Monday, June 26, 2017

From Rome to Cherokee, Part 2

Children of Joseph and Joanna Rankins, circa 1886 [17 years after the trip to Cherokee]
Back: Lydia 41 years, Adah [49] years
Front: Eleanor 64 years and Mary 59

Continuing the story of my great great grandparents' trip from Maine to Iowa in 1869.

In the last post, I tried to list the members of the traveling party going from Rome, Maine to Cherokee, Iowa in 1869. I kept having to go back and add to the post as I found more and more relatives making the move at the same time. Bear with me, I think I might have it now. Ages are approximate and in parentheses.


Joseph (68) and Joanna Rankins (70)

Their grown children who also traveled to Cherokee:
 Harriet (46), her husband William Bickford (52) and their two children: Melinda (25) and Edwin (15)

Mary Carroll (42), her husband Isaac Whitehouse (54) and their four sons: Julius (22), Samuel (20), Eldorous (17), and Joseph (10)

Eleanor Ruth, my great great grandmother (48), her husband, Robert Winslow Ellis (50); and their five youngest children Helen (15), Henry (12), Cora Bell (8), Ellsworth (6), and Robert (2)

Adah (32), her husband John Louis Burgess (41), and one child, Anna (9).  Adah was pregnant during the trip, giving birth to her son, Johnny, in December 1869.

Lydia Frances (25), who would marry Obed Wells (also from Maine) in Iowa in 1869.

At this point in my research, I would say that at least 23 members of the extended Rankins family made the trip in 1869.

Now, how do 23 people travel from Rome to Cherokee in 1869? Here is what I have found out about westbound travel in those days.

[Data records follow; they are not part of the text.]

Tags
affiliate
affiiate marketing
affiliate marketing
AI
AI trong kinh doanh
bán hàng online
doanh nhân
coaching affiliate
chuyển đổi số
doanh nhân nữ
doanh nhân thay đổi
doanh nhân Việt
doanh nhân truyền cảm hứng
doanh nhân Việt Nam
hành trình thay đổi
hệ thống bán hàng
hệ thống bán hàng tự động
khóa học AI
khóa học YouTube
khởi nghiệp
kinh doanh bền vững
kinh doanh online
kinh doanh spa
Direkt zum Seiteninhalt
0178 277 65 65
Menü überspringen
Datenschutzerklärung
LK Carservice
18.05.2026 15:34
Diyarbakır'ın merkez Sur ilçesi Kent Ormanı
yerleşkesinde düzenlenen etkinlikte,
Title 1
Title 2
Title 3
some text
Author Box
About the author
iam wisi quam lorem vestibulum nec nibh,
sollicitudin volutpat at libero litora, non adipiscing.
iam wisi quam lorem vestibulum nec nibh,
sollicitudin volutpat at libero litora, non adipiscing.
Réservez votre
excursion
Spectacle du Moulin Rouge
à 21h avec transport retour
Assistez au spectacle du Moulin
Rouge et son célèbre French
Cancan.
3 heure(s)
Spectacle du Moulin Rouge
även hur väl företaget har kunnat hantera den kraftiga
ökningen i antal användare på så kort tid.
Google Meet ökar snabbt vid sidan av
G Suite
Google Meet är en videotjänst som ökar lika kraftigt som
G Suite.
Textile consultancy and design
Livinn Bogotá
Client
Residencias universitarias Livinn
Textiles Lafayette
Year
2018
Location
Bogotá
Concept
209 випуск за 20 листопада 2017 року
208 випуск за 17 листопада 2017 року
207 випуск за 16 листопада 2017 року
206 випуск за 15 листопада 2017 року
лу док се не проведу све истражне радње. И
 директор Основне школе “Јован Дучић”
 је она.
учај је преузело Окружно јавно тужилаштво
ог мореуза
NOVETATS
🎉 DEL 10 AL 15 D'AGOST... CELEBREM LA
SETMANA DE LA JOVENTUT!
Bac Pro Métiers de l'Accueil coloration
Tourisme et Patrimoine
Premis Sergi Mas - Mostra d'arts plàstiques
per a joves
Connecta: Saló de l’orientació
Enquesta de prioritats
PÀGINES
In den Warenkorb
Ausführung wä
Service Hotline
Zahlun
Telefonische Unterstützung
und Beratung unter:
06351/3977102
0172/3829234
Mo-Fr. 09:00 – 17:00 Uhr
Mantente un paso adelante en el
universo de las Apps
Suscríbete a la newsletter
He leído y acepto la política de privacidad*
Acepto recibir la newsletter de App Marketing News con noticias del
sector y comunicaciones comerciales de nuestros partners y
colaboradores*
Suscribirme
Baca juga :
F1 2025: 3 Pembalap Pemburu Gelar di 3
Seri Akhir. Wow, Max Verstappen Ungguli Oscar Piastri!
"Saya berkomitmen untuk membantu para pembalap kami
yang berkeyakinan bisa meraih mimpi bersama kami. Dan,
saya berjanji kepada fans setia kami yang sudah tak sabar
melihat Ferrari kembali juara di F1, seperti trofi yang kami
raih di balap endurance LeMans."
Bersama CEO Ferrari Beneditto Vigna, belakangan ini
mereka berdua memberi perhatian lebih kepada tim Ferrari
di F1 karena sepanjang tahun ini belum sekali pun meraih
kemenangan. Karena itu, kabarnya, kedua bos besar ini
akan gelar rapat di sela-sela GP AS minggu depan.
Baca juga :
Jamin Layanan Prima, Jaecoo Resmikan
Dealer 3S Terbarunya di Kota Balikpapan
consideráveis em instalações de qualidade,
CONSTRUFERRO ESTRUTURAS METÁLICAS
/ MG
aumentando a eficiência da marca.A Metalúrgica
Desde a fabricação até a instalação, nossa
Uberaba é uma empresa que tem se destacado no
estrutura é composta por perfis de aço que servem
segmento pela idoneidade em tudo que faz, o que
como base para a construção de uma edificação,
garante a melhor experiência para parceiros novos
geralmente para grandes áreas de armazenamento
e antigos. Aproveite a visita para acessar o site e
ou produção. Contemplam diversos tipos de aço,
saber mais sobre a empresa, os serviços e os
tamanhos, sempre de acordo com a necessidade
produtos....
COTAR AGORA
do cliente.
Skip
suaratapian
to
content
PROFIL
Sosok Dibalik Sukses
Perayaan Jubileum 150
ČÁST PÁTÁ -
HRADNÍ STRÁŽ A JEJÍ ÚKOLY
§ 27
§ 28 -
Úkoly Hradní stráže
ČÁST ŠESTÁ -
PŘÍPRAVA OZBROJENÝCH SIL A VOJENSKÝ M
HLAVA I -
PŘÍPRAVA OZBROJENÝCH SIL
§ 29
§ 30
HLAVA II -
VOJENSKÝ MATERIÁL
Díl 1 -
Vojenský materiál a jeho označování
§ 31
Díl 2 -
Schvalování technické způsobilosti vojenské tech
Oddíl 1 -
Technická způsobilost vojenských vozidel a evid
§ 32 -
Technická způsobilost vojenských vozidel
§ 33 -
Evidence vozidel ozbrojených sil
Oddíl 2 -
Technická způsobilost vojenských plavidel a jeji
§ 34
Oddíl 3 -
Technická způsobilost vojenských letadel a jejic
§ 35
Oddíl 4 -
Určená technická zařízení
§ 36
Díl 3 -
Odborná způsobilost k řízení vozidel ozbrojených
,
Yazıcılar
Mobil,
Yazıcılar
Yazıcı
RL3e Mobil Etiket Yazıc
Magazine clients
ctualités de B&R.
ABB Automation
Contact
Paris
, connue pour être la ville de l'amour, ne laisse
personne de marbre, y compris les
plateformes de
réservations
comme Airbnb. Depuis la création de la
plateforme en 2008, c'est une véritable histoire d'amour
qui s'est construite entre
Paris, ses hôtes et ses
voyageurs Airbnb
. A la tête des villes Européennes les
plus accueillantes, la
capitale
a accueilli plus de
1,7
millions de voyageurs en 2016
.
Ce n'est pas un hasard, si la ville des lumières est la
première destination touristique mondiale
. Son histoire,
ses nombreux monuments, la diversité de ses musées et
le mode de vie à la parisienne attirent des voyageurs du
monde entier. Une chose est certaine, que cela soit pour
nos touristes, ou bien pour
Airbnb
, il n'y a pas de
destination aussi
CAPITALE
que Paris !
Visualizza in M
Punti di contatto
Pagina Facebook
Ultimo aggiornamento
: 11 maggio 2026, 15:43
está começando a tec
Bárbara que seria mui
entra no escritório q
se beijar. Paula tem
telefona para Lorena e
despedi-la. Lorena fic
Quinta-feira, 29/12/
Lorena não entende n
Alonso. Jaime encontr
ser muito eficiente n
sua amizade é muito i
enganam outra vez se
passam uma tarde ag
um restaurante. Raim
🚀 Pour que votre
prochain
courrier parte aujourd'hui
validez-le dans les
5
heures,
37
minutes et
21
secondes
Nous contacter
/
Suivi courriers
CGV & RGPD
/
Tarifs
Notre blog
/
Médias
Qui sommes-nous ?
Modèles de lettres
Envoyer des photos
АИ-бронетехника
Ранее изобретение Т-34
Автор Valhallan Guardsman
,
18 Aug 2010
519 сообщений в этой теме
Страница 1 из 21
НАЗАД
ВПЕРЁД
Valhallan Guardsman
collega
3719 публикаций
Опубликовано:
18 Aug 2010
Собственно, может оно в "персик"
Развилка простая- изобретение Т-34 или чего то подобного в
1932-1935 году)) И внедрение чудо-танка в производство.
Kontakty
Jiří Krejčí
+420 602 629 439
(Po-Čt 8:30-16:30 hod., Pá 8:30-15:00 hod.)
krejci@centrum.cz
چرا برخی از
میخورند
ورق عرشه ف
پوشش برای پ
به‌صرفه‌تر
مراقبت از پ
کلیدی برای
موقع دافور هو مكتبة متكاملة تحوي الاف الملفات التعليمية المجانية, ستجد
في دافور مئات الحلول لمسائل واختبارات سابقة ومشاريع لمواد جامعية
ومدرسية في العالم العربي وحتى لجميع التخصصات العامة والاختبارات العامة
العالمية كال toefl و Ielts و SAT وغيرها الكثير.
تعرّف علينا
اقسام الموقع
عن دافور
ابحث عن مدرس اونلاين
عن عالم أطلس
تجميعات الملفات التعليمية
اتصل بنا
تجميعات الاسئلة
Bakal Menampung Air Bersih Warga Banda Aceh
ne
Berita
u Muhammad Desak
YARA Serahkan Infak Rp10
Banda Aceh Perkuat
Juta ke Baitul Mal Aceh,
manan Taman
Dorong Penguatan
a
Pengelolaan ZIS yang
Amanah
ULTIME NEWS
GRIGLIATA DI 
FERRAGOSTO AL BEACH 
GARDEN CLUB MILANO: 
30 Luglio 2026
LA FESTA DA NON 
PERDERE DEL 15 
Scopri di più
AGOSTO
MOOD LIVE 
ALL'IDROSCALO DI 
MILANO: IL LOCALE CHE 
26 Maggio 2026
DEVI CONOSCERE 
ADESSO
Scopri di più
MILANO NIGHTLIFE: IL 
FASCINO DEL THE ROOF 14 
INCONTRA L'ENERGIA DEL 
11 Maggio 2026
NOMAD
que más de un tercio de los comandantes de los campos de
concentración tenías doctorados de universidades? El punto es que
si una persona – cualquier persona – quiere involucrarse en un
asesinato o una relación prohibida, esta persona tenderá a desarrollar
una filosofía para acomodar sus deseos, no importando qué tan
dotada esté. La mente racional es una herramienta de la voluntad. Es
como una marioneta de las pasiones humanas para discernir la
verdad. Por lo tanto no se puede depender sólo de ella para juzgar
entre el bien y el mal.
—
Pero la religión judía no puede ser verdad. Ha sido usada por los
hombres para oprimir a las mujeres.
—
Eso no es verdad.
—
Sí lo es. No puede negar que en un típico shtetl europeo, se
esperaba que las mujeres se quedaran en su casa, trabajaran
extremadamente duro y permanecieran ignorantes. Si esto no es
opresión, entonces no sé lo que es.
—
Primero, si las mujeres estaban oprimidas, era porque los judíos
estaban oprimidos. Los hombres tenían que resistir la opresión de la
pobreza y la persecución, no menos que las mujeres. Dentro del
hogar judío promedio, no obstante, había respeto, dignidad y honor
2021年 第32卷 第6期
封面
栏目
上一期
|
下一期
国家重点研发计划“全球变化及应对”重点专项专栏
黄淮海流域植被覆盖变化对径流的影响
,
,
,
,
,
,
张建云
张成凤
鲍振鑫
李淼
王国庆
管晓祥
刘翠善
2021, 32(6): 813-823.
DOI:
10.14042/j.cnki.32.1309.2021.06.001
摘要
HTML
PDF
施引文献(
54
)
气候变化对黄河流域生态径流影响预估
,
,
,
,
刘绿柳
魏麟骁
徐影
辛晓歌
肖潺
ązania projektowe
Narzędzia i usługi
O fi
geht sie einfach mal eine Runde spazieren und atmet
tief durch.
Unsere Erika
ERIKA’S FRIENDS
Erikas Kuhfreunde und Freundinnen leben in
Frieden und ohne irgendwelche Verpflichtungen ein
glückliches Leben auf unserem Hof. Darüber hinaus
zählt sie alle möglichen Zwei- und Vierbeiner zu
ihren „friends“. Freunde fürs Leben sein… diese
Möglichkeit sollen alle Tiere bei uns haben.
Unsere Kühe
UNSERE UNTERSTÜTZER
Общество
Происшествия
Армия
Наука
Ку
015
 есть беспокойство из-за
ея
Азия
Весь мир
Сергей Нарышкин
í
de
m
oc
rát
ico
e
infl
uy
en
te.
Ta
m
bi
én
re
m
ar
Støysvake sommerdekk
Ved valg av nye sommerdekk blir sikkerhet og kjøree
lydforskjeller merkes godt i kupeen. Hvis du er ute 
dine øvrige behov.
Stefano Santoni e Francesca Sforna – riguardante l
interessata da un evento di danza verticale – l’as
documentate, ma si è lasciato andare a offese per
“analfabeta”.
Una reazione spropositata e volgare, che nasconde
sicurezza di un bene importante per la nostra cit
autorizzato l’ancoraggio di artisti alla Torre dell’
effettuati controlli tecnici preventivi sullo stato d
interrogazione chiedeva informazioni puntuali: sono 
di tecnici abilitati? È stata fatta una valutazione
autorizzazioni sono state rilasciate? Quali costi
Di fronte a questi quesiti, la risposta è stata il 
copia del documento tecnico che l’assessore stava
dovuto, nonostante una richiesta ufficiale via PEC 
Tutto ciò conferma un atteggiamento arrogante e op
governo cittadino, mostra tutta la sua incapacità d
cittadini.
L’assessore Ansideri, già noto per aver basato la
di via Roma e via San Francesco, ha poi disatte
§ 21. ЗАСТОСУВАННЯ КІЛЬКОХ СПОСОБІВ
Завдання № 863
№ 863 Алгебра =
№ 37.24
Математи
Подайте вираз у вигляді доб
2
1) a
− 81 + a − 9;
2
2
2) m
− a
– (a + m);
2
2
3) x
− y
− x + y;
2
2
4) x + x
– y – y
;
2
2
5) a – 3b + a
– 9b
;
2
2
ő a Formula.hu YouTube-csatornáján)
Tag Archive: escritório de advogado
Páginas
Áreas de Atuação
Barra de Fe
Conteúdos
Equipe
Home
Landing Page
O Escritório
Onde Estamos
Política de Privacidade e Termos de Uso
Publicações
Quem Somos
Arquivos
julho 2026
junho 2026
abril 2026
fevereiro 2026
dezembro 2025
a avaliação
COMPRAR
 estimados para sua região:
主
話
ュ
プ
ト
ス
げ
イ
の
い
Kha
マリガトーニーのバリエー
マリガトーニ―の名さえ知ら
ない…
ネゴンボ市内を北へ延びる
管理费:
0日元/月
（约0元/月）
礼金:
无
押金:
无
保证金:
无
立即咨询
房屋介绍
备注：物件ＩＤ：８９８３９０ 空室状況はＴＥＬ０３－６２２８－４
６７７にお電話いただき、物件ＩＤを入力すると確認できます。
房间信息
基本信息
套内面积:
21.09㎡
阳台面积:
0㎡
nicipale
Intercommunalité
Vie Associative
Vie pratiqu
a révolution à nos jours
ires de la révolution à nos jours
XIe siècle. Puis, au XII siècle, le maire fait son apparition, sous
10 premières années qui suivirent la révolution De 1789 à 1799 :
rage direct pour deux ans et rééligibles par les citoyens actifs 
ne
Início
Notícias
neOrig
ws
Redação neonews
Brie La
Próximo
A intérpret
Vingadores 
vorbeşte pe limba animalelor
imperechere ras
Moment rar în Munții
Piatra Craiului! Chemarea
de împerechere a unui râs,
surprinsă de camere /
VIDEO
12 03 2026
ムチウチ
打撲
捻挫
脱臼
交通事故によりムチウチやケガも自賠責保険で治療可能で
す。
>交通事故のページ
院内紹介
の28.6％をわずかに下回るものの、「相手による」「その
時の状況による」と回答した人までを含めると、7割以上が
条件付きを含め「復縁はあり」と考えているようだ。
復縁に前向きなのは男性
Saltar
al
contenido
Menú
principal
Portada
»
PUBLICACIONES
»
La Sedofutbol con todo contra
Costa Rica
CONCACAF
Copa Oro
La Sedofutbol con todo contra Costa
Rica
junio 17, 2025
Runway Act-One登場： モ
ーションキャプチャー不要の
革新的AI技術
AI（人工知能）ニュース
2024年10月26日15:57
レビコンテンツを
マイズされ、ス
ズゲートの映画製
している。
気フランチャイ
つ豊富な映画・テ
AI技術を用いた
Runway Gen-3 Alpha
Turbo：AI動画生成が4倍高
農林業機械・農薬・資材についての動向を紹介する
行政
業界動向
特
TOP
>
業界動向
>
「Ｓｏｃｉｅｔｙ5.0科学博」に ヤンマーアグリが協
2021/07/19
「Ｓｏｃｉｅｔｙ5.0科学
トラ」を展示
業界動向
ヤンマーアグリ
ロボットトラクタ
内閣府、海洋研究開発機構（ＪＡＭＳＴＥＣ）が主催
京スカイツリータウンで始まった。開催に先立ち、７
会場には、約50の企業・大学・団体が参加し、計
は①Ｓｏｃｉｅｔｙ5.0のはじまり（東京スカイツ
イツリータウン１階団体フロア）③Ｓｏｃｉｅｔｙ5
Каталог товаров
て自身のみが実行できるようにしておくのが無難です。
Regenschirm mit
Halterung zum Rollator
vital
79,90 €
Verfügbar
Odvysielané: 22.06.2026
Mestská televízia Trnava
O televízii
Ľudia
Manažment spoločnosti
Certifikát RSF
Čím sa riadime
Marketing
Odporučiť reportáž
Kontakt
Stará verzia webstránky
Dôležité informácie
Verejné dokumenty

The routes of travel by which the pioneers gained access to the haunts of our beavers and to our fertile acres were mainly three:  First, via the Great Lakes to Green Bay, thence up the Fox river to Lake Winnebago, thence across to the Portage, and down the Wisconsin river; second, via the Ohio river, thence up the Mississippi and Missouri rivers; third, overland by wagon.  The degree of use of these routes before the advent of the railroad can only be surmised.  Prior to 1845 certainly the river routes were the highways chiefly used by the westward bound emigrants.  From 1845 overland travel by wagon became increasingly common until the railroad became a practicable mode of travel, round about 1860.  ~from The Nativity of the Pioneers of Iowa, by F.I Herriott, Iowa Official Registers, 1911-1912. http://iagenweb.org/history/oir/11-12/pioneer.htm

I searched and searched for an answer as to how my relatives traveled--by steamboat, canal boat, train, or covered wagon? Then I was lucky enough to have some correspondence with another family history researcher (known only to me as "Norma from Albuquerque"), who is descended from the Burgess family. She offered a clue: There was a family story that the granddaughters of Adah Rankins and John Burgess had written an account of their grandparents' journey to Iowa in a covered wagon.  We don't know if such an account was ever published, but it gives us something to go on. Thank you, Norma!

My next subject for research: What was it like to travel in a covered wagon in those days? Next time...



***
Note about the Rankins family: There were two more children of Joseph and Joanna Rankins who didn't make the trip and never did join the family in Iowa. Sarah (1835-1908) was married to Frederick Morton and settled down in Augusta, Maine raising her own large family.  

And then there was Thomas (1830-1892). At one point, I had imagined that he just stayed behind and farmed in Maine. Nothing could have been further from the truth! I'll tell his story another time.

1 comment:

  1. No wonder we were always playing covered wagon with the rollaway bed - it's in our collective-memory-genes!